::: Extracted records :::

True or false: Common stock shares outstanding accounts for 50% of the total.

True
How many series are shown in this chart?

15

:::
::: Extracted records :::

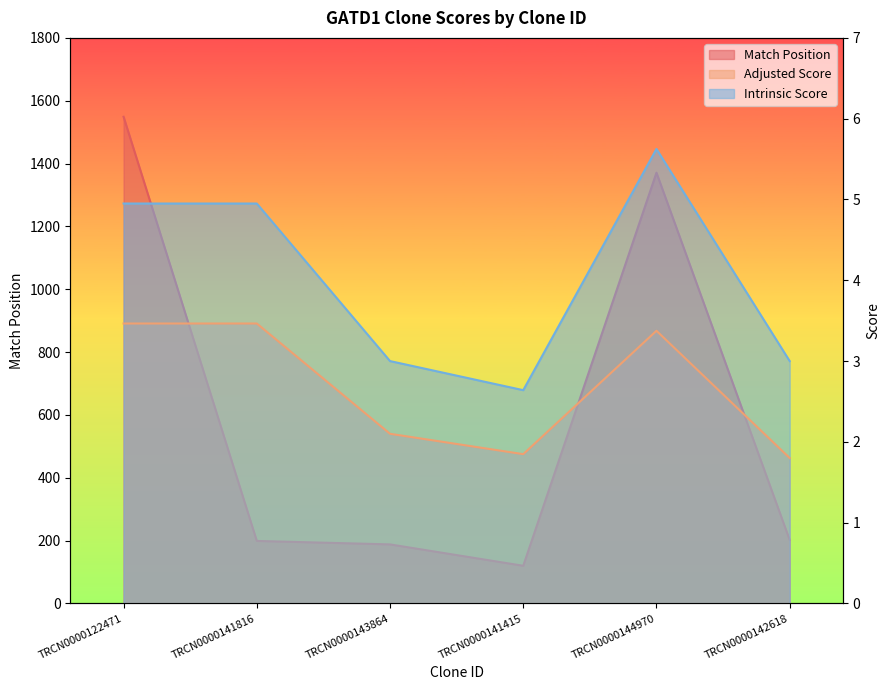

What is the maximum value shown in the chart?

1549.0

:::
::: Extracted records :::

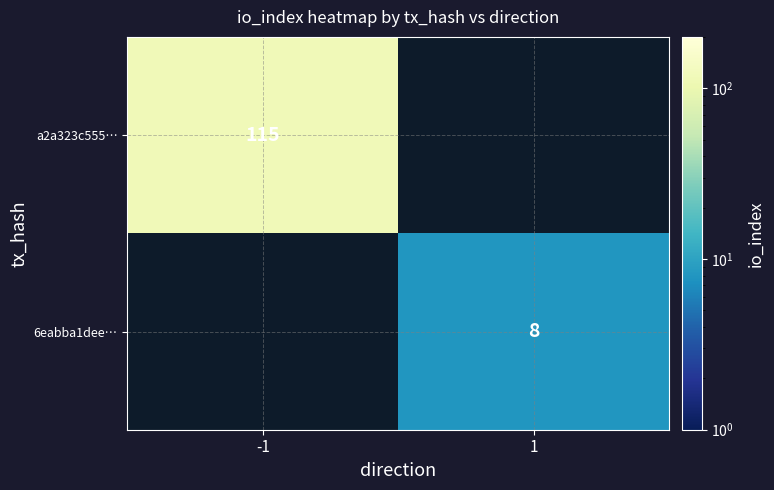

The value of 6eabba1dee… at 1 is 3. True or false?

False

:::

Exercise requirements: Please format the lines from the one containing "True or false: Common" through the one containing "How many series are shown in this chart?", inclusive, as a JSON list of strings, one string per line, leaving out blank lines.

Task result:
[
  "True or false: Common stock shares outstanding accounts for 50% of the total.",
  "True",
  "How many series are shown in this chart?"
]